Lunch ended with two cakes - wet and dry. Wet cakes included: blancmange , kampots, various cold kissels with cream, apple and berry pies (something like the current soufflés), biscuits under whipped cream , scrambled eggs in bowls with jam (also what modern chefs call scrambled eggs or French scrambled eggs), ice cream and creams. These dishes were called wet cakes, because they were eaten with spoons, dry cakes were taken with hands. Favorite foods of this variety were: puff pies, franchises, lefties , jerked off , marshmallows, hearth pies with jam fritters and almond cookies. Moreover, hot cakes were always served, or juicy , or cheesecakes, or pies and pies. Kulebyak still retained its primitive character: even then it was a huge pie with a variety of fillings, from dry porcini mushrooms, minced veal, screeches , semolina, Sarachi millet , salmon , eels, burbots, and so on., And so on.

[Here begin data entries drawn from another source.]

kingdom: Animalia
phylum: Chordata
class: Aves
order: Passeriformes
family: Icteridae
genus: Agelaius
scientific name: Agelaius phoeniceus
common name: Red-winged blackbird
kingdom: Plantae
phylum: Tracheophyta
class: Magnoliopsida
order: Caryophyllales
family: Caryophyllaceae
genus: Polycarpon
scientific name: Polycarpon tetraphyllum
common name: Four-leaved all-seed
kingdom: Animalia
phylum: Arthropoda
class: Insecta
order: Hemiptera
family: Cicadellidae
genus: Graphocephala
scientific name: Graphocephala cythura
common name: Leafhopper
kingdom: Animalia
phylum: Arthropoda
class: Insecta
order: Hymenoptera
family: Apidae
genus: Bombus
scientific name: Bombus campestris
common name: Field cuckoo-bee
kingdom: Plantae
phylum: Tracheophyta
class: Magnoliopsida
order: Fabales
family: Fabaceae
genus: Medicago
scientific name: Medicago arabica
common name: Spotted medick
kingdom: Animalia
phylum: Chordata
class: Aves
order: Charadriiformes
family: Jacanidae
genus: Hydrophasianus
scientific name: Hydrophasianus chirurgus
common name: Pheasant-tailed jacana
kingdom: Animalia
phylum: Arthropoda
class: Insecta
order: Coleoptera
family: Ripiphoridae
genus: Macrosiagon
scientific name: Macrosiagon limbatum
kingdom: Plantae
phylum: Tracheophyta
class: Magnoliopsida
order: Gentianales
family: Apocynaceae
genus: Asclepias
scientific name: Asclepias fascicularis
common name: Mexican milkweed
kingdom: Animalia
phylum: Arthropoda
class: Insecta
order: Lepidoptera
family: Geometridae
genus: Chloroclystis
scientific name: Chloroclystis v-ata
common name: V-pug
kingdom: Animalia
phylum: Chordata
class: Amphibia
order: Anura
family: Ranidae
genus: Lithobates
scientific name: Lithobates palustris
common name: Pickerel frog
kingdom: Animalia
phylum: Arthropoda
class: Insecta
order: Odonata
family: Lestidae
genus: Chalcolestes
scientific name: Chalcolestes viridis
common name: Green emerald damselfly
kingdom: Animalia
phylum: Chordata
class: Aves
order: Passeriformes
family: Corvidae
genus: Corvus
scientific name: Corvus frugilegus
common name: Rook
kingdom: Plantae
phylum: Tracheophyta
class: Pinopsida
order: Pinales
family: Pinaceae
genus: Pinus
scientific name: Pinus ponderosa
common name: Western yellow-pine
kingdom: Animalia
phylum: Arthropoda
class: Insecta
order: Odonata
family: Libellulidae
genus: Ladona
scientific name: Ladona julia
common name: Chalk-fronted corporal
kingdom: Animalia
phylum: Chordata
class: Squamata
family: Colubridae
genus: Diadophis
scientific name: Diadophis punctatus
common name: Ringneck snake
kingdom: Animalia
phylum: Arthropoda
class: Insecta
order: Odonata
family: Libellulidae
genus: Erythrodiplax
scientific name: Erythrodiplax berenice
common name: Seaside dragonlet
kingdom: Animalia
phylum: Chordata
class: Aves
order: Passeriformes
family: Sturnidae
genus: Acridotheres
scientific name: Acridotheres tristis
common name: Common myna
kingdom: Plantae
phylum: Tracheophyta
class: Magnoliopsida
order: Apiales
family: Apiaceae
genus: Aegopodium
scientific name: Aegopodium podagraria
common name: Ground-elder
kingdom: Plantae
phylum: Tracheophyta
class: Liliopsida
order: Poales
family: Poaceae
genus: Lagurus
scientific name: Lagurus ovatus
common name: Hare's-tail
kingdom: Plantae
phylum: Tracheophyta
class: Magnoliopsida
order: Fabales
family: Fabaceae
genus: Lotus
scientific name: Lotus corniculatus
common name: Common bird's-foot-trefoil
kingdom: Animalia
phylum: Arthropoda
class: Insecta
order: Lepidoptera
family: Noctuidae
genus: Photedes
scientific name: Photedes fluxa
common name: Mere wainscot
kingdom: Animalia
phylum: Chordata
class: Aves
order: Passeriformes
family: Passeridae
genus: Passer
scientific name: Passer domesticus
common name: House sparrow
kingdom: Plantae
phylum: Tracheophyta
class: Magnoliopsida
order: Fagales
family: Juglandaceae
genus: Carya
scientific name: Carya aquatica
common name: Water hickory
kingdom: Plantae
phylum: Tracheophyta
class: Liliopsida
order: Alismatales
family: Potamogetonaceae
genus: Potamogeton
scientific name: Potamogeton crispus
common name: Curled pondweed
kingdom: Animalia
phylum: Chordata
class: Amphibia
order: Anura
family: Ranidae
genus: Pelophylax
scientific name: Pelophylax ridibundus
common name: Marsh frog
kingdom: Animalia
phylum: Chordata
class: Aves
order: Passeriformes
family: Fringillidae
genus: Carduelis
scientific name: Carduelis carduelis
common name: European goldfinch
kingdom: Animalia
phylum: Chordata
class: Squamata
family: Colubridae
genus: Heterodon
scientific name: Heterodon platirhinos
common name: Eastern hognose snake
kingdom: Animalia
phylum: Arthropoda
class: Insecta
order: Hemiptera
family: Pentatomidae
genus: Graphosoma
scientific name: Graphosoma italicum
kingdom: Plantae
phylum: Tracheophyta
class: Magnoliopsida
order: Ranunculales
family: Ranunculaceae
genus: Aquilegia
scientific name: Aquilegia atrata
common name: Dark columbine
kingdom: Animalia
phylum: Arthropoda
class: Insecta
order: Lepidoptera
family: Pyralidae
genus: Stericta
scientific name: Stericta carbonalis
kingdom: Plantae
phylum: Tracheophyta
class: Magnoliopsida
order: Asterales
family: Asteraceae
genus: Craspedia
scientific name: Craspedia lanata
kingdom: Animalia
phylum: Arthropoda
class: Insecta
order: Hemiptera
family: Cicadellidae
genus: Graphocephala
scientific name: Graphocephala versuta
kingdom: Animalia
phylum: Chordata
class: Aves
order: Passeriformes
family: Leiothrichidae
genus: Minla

Pies and pies for the most part had fatty meat stuffing with onions, or with cabbage, eggs, carrots and very rarely with turnips.
All this was watered down with wines and drinks decent for dinner. Kvass was placed on the table: plain, red, apple, raspberry and
sour cabbage soup . After kvass, beer was placed, velvet, almond, pink with cinnamon and black (like porter).
The waiters incessantly poured into wide glasses of wine: Madeira, port, Cypriot, Lisbon, Hungarian, and into glasses: lacrima, christi, malaga, lunelle. But most of all they drank liqueurs and ratafia of different varieties. After an hour and a half dinner, the host and guests got up from the table ... "

P. S. I replaced the letter "Ъ", left the old punctuation, did not change the outdated spelling of some words. The author of this book, in order of enumeration, gives possible typical lunch dishes, one should not think that all this food was presented at one particular dinner.

P. P. S. in yellow terms highlighted. described in 2 parts of this post. For a description of the term "kulebyaka", see the post dated December 19.
In the future, I plan to release at least one more part of the post describing the uncovered old culinary terms.